Ye’s Super Bowl commercial was not aired nationally but viewed in the Los Angeles area. He started selling the swastika shirts shortly after posting numerous antisemitic comments on X in which he targeted Jews, and declared “Im [sic] a Nazi,” Im [sic] a racist” and “I love Hitler.” His X account is no longer active as of Sunday.
Ye has a history of making antisemitic comments, including glorifying Hitler and the Nazis.
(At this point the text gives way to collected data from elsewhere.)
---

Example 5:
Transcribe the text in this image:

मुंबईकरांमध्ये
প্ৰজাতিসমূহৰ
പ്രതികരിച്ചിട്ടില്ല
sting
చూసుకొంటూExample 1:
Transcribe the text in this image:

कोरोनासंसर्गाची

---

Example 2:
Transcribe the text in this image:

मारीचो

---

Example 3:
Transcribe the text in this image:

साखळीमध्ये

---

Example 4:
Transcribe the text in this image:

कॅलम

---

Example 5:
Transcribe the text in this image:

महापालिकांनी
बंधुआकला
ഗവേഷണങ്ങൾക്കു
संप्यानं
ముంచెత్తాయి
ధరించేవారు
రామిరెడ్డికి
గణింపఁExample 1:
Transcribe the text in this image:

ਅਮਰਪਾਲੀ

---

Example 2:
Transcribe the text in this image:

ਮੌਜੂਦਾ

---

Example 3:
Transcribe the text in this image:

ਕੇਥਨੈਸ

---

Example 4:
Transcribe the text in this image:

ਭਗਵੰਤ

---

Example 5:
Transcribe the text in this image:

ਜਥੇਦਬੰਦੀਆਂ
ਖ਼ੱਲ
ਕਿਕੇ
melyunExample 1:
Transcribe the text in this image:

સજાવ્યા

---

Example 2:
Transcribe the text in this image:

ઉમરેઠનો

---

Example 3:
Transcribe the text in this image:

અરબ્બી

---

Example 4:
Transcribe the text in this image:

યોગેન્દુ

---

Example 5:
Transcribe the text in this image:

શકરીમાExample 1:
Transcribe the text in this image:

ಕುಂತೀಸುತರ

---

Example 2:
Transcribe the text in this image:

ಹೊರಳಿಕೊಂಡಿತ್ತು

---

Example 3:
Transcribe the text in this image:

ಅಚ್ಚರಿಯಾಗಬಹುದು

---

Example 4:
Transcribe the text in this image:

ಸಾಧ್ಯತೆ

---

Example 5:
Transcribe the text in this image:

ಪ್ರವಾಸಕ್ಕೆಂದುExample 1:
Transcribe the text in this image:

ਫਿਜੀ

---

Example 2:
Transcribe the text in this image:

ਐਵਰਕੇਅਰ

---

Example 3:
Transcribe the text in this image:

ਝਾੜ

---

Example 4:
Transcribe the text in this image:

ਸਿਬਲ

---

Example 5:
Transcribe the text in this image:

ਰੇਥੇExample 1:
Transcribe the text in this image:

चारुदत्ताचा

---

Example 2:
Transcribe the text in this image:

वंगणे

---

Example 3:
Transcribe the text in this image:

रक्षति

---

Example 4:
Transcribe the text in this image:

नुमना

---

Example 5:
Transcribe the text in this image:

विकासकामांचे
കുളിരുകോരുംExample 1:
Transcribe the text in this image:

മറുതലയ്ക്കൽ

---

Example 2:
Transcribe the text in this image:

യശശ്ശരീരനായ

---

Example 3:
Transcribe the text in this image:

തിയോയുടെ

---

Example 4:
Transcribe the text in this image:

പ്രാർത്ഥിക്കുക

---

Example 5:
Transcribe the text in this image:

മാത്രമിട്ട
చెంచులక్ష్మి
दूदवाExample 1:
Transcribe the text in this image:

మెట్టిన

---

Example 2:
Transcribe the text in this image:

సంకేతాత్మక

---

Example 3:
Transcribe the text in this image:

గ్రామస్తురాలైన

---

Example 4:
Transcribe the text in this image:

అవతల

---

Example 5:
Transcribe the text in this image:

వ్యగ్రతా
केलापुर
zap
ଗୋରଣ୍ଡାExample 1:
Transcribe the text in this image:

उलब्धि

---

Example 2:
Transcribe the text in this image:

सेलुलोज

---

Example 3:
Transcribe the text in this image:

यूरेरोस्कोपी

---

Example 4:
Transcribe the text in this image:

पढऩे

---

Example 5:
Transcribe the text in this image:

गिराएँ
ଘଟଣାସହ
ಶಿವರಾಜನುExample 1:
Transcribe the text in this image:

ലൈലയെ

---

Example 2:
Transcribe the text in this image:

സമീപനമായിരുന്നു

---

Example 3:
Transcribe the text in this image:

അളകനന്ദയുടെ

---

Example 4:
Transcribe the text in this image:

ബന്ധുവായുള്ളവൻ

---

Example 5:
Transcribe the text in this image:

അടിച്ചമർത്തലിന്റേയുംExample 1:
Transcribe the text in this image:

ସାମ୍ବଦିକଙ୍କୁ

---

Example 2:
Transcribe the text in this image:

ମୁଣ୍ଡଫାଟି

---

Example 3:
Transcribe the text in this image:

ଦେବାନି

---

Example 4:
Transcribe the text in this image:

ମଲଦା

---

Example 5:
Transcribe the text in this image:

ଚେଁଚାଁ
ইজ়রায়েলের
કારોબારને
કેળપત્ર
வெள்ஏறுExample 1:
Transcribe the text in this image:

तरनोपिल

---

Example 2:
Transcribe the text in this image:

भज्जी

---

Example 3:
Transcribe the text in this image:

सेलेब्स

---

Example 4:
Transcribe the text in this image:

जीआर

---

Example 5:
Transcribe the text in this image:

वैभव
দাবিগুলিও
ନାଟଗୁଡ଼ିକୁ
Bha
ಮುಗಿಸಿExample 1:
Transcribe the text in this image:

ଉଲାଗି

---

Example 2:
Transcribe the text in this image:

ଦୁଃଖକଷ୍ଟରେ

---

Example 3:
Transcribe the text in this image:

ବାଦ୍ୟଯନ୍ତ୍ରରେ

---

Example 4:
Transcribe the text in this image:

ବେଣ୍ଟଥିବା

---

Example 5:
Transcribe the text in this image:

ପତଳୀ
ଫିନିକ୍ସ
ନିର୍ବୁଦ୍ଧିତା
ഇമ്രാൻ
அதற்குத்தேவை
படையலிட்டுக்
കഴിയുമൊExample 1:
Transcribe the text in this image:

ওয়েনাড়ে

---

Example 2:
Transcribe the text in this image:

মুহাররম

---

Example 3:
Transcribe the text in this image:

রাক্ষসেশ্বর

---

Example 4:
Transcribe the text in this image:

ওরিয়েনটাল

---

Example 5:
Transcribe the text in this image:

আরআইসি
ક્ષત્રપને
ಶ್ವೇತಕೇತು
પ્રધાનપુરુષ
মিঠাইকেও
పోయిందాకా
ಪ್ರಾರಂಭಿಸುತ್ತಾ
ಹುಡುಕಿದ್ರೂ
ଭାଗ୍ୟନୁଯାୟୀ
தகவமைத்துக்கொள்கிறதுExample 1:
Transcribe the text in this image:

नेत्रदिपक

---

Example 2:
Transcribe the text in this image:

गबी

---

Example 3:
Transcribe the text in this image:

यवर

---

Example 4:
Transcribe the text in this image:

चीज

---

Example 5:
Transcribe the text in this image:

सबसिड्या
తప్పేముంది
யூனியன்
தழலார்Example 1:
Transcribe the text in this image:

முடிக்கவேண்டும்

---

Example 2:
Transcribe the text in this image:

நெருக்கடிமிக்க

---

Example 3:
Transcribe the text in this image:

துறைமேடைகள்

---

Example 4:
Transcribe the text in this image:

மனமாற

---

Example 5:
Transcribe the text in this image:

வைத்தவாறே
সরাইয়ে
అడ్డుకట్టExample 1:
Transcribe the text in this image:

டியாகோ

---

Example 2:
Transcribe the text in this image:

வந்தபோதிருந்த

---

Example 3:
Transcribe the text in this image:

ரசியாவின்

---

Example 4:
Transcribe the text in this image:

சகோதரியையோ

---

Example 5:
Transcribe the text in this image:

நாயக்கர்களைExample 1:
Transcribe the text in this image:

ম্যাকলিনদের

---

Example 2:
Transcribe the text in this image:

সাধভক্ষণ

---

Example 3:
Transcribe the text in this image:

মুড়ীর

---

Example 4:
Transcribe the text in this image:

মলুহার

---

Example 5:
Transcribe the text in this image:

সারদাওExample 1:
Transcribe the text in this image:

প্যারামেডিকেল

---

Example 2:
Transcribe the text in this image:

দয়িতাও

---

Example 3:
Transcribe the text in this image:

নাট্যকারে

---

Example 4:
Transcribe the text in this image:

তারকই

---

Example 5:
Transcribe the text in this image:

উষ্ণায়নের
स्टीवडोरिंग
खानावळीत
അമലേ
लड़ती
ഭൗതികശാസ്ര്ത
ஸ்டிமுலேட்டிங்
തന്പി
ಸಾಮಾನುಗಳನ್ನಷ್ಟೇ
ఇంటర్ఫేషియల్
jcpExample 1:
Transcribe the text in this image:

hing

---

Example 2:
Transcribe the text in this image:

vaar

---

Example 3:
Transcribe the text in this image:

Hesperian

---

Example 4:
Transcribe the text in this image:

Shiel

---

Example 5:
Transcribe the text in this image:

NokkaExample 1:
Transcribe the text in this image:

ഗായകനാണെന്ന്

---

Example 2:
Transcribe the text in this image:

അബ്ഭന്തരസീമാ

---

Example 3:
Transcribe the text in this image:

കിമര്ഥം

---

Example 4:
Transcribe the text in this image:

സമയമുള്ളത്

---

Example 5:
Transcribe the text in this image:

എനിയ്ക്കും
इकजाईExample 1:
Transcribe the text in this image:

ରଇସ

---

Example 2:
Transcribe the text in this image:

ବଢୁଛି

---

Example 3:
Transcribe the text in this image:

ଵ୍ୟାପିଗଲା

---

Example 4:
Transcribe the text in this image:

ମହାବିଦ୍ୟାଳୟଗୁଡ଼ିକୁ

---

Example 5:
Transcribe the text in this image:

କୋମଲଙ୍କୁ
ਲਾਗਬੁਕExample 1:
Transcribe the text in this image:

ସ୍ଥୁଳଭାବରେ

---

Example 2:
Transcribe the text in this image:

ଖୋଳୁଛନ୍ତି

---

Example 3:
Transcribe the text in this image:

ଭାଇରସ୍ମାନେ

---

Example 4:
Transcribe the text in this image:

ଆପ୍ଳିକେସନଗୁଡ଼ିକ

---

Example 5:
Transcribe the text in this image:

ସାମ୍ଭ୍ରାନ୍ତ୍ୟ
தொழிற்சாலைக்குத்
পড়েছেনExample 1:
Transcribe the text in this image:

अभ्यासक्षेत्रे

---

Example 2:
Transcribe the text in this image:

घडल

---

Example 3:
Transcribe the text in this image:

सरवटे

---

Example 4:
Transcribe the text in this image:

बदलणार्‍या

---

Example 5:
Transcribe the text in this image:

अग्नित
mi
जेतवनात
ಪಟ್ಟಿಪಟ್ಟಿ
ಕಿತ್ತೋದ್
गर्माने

American singer, songwriter, and musician Matthew Koma, who is Jewish, shared in an Instagram post that he is selling a t-shirt that says on front “F—k Ye.” He originally noted that all profits from the shirt would be donated to Backline, a nonprofit that supports mental health care for music industry professionals and their families. Koma, who is married to actress and singer Hillary Duff, originally wrote in the caption of his Instagram post: “I made this shirt because f—k Ye and his antisemitism but also I don’t trust my fellow Jews with money and all Jewish organizations have a questionable history.”
He also told one Jewish social media user in the comments section that he chose to donate all proceeds to Backline and not a Jewish-related organization because he “had a hard time figuring out which [Jewish] charities were legit or didn’t have a questionable history.” His anti-Jewish comments garnered backlash from social media users who noted the similarly between his remarks and Ye’s antisemitic rant on Friday, in which the rapper said he does not trust Jews and claimed, “They always gonna steal.”
Koma responded by saying on Tuesday that all proceeds from the “F—k Ye” shirt will now be given to Blue Card, a nonprofit organization that provides financial assistance to Holocaust survivors in the US.